The Kullback-Leibler (KL) divergence (which I am familiar with) is usually defined for probability distributions. However, even though some people claim that a probability distribution is just a synonym for probability measure, that is, some people claim that a probability distribution is a function $\mathbb{P}$ from the event space $\mathcal{F}$ to $[0, 1]$, or, more formally, $\mathbb{P}: \mathcal{F} \rightarrow [0, 1]$, other people claim that the definition of a probability distribution depends on the context.
For example, the Wikipedia article on the KL divergence defines the KL divergence as follows
For discrete probability distributions $P$ and $Q$ defined on the same probability space, $\mathcal {X}$, the Kullback–Leibler divergence of $Q$ from $P$ is defined to be
$$ D_\text{KL}(P \parallel Q) = \sum_{x\in\mathcal{X}} P(x) \log\left(\frac{P(x)}{Q(x)}\right) $$
A probability space $\mathcal{X}$ is usually defined as a triple consisting of the sample space $\Omega$, the event space $\mathcal{F}$ and the probability measure $\mathbb{P}$. So, it seems that the definition above says that a probability distribution (or probability measure, assuming that a probability distribution is a synonym for probability measure) is defined on a probability space, which is composed of a probability measure, so it seems that it states that probability distribution is defined on a probability distribution, which makes little or no sense. So, in the definition above, $P$ and $Q$ should not be probability measures. What's going on?

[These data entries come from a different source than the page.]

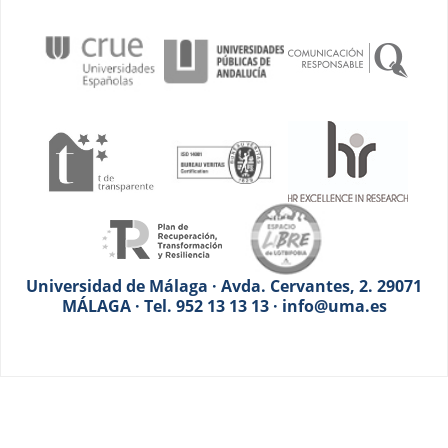
Universidad de Málaga · Avda. Cervantes, 2. 29071
MÁLAGA · Tel. 952 13 13 13 · info@uma.es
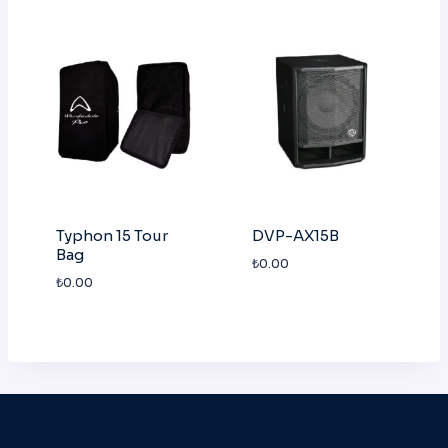
Typhon 15 Tour
DVP-AX15B
Bag
₺
0.00
₺
0.00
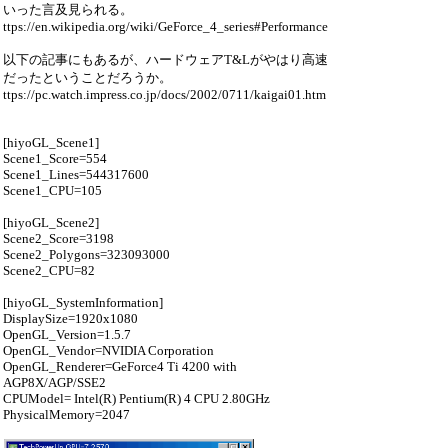
いった言及見られる。
ttps://en.wikipedia.org/wiki/GeForce_4_series#Performance
以下の記事にもあるが、ハードウェアT&Lがやはり高速
だったということだろうか。
ttps://pc.watch.impress.co.jp/docs/2002/0711/kaigai01.htm
[hiyoGL_Scene1]
Scene1_Score=554
Scene1_Lines=544317600
Scene1_CPU=105
[hiyoGL_Scene2]
Scene2_Score=3198
Scene2_Polygons=323093000
Scene2_CPU=82
[hiyoGL_SystemInformation]
DisplaySize=1920x1080
OpenGL_Version=1.5.7
OpenGL_Vendor=NVIDIA Corporation
OpenGL_Renderer=GeForce4 Ti 4200 with
AGP8X/AGP/SSE2
CPUModel= Intel(R) Pentium(R) 4 CPU 2.80GHz
PhysicalMemory=2047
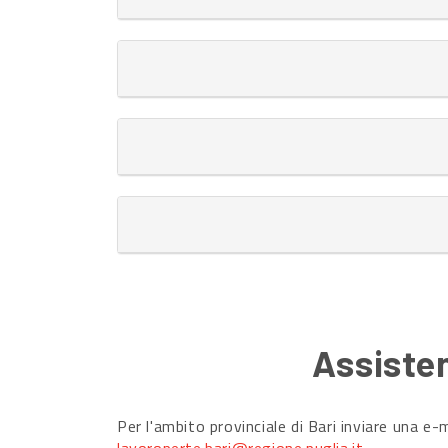
Assisten
Per l'ambito provinciale di Bari inviare una e-m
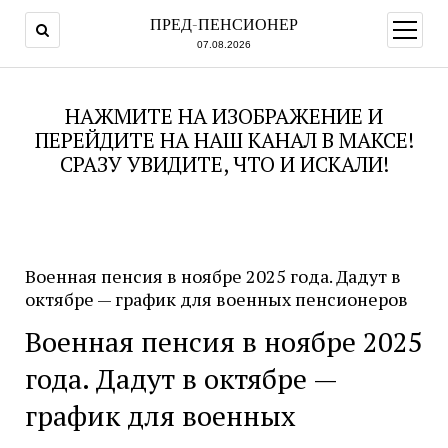
ПРЕД-ПЕНСИОНЕР
открыт
меню
07.08.2026
НАЖМИТЕ НА ИЗОБРАЖЕНИЕ И
ПЕРЕЙДИТЕ НА НАШ КАНАЛ В МАКСЕ!
СРАЗУ УВИДИТЕ, ЧТО И ИСКАЛИ!
Военная пенсия в ноябре 2025 года. Дадут в
октябре — график для военных пенсионеров
Военная пенсия в ноябре 2025
года. Дадут в октябре —
график для военных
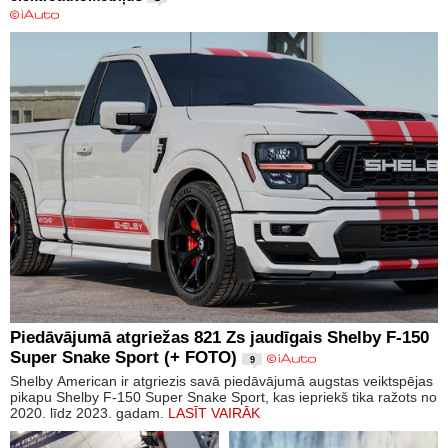
Piedāvājumā atgriežas 821 Zs jaudīgais Shelby F-150
Super Snake Sport (+ FOTO)
9
Shelby American ir atgriezis savā piedāvājumā augstas veiktspējas
pikapu Shelby F-150 Super Snake Sport, kas iepriekš tika ražots no
2020. līdz 2023. gadam.
LASĪT VAIRĀK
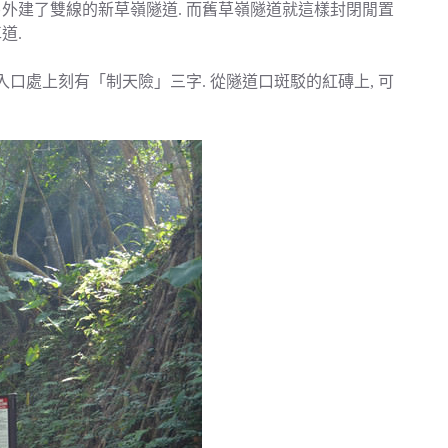
又另外建了雙線的新草嶺隧道. 而舊草嶺隧道就這樣封閉閒置
道.
入口處上刻有「制天險」三字. 從隧道口斑駁的紅磚上, 可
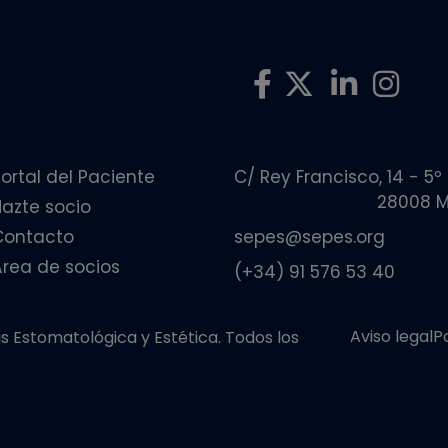
ortal del Paciente
C/ Rey Francisco, 14 - 5º
28008 M
Hazte socio
Contacto
sepes@sepes.org
Área de socios
(+34) 91 576 53 40
Aviso legal
P
 Estomatológica y Estética. Todos los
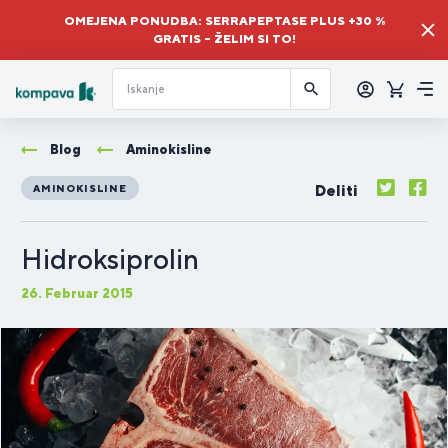
OMEJENA PONUDBA: SERRAPEPTASE PLUS +30 %
GRATIS – ŽELIM SI TO!
Prijava
Košaric
Me
Blog
Aminokisline
Deliti
AMINOKISLINE
Hidroksiprolin
26. Februar 2015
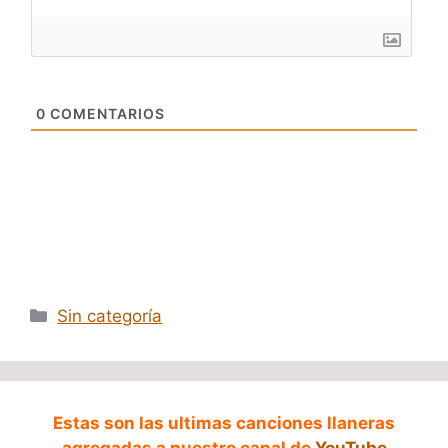
0
COMENTARIOS
Categorías
Sin categoría
Estas son las ultimas canciones llaneras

Is the Kullback-Leibler divergence defined for probability measures or random variables, or something else (e.g. cumulative distribution functions)?
For two probability measures $\nu$ and $\mu$ s.t. $\nu\ll\mu$, the KL divergence of $\nu$ w.r.t. $\mu$ is defined as $$ D_{KL}(\nu\,||\,\mu)=\mathsf{E}^{\nu}\ln\left(\frac{d\nu}{d\mu}\right),\label{1}\tag{1} $$ where $d\nu/d\mu$ is the Radon-Nikodym derivative of $\nu$ w.r.t. $\mu$. If $\nu$ is not absolutely continuous w.r.t. $\mu$, $D_{KL}(\nu\,||\,\mu)=\infty$.
Indeed, a probability distribution is a probability measure (typically, on $\mathbb{R}^d$). However, when random variables are involved, their distributions are push-forward measures. In this case $D_{KL}$ "between random variables" is $\eqref{1}$ applied to the corresponding distribution functions.